## Artykuł
= = =

Koszykarze Olimpiji mieli lepszy procent rzutów za dwa punkty (47 przy 35 zespołu Asseco), mniej strat od mistrzów Polski i wykazali się większą konsekwencję w grze. Gdynianie nie potrafili znaleźć sposobu na Amerykanina Danny'ego Greena, który uzyskał dla gospodarzy 23 punkty. Podopieczni trenera Saso Filipovskiego, byłego szkoleniowca PGE Turów, mieli także o pięć asyst więcej od graczy Asseco.

Reklama

"To był mecz bardzo ważny dla obu zespołów, których składy znacznie się zmieniły w porównaniu z poprzednim sezonem. Jestem przekonany, że Olimpija i Asseco za miesiąc będą grały dużo lepiej niż obecnie. W hali w Lublanie jest zawsze gorąca atmosfera, doskonała akustyka, ale dziś trochę zabrakło kibiców (było 6500, a trybuny mogą pomieścić 14000 - PAP). Szkoda, bo zawsze inaczej się gra przy pełnej widowni. O naszym zwycięstwie zdecydował fakt, że bardziej chcieliśmy, graliśmy z większym sercem" - powiedział PAP były zawodnik Asseco Prokomu, a obecnie Olimpiji Goran Jagodnik, który z powodu kontuzji odniesionej na treningu nie pojawi się na parkiecie co najmniej do końca roku.

Pierwsze minuty były wyrównane (5:5, 7:7, 9:9), ale od połowy kwarty gospodarze zaczęli przeważać. W siódmej minucie po serii rzutów byłego zawodnika Asseco Ratko Vardy Olimpija objęła prowadzenie 18:9 i trener gdynian Tomas Asseco poprosił o czas. Jego uwagi nie zmieniły jednak obrazu gry i po 10 minutach gospodarze wygrywali 25:16.

= = =

Zapisane pozycje zbioru danych:
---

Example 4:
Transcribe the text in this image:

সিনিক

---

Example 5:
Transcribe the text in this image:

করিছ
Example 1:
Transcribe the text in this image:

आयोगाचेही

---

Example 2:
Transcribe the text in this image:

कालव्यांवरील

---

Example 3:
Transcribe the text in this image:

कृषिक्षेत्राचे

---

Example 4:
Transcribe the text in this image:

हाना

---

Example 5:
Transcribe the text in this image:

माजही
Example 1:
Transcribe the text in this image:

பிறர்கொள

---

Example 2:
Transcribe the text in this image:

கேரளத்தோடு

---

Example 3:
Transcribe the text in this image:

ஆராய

= = =

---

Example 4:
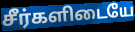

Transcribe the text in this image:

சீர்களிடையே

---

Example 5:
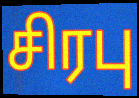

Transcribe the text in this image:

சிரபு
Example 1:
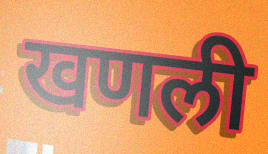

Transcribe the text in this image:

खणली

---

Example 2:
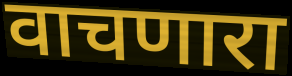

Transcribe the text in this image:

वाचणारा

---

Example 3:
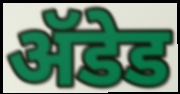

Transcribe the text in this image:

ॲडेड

= = =

## Do zrobienia
1. Ile punktów zdobył dla gospodarzy Danny Green według relacji z meczu Olimpiji z Asseco?
2. Kontynuuj relację z meczu Olimpiji z Asseco, zaczynając zaraz po jej ostatnim zdaniu.
Materiał nie odgrywa tu żadnej roli.

## Odpowiedzi
1. 23 punkty.

2.
W połowie meczu ich przewaga nieco zmalała (40:33), ale nadal to wicemistrzowie Słowenii dyktowali warunki. Najlepsza w wykonaniu mistrza Polski była trzecia kwarta, wygrana 18:14. Gdynianie przegrywali w niej 36:48, ale dzięki lepszej obronie i serii rzutów z dystansu zdołali "wrócić do gry". Przez trzy minuty nie pozwolili rywalom na zdobycie punktów i na 165 s przed końcem tej części, po rzucie zza linii 6,75 m, Łukasza Seweryna, przegrywali 45:48. W ciągu minuty popełnili jednak więcej błędów niż w całej kwarcie, co gospodarze wykorzystali bez litości i powiększyła przewagę do 10 punktów (55:45 w 29. minucie).

Reklama

Dobrą passę miejscowi kontynuowali na początku czwartej kwarty, odskakując w niespełna dwie minuty na 16 punktów (63:47). Emocje były jednak do końca, gdyż zawodnicy Asseco nie rezygnowali. Po trafieniu "za trzy" Amerykanina Alonzo Gee na 2.30 przed końcem goście przegrywali 59:65. Na więcej nie było ich jednak tego wieczoru stać.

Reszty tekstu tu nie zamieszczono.